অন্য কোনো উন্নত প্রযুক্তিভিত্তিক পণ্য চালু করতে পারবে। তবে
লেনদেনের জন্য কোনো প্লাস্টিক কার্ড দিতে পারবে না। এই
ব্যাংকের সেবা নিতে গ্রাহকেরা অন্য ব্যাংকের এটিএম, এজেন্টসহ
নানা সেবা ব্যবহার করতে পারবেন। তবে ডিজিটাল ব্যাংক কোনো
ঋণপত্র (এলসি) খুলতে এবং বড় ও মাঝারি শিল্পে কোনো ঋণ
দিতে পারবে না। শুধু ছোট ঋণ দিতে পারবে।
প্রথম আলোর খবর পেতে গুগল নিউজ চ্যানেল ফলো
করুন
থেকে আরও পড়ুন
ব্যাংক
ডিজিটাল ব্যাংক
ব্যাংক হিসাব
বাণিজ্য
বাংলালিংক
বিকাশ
━━━━━━━━━━━━━━━━
■ Task goal ■
Reproduce every line of the items above word for word, keeping each line break where it falls.

■ Exercise response ■
অন্য কোনো উন্নত প্রযুক্তিভিত্তিক পণ্য চালু করতে পারবে। তবে
লেনদেনের জন্য কোনো প্লাস্টিক কার্ড দিতে পারবে না। এই
ব্যাংকের সেবা নিতে গ্রাহকেরা অন্য ব্যাংকের এটিএম, এজেন্টসহ
নানা সেবা ব্যবহার করতে পারবেন। তবে ডিজিটাল ব্যাংক কোনো
ঋণপত্র (এলসি) খুলতে এবং বড় ও মাঝারি শিল্পে কোনো ঋণ
দিতে পারবে না। শুধু ছোট ঋণ দিতে পারবে।
প্রথম আলোর খবর পেতে গুগল নিউজ চ্যানেল ফলো
করুন
থেকে আরও পড়ুন
ব্যাংক
ডিজিটাল ব্যাংক
ব্যাংক হিসাব
বাণিজ্য
বাংলালিংক
বিকাশ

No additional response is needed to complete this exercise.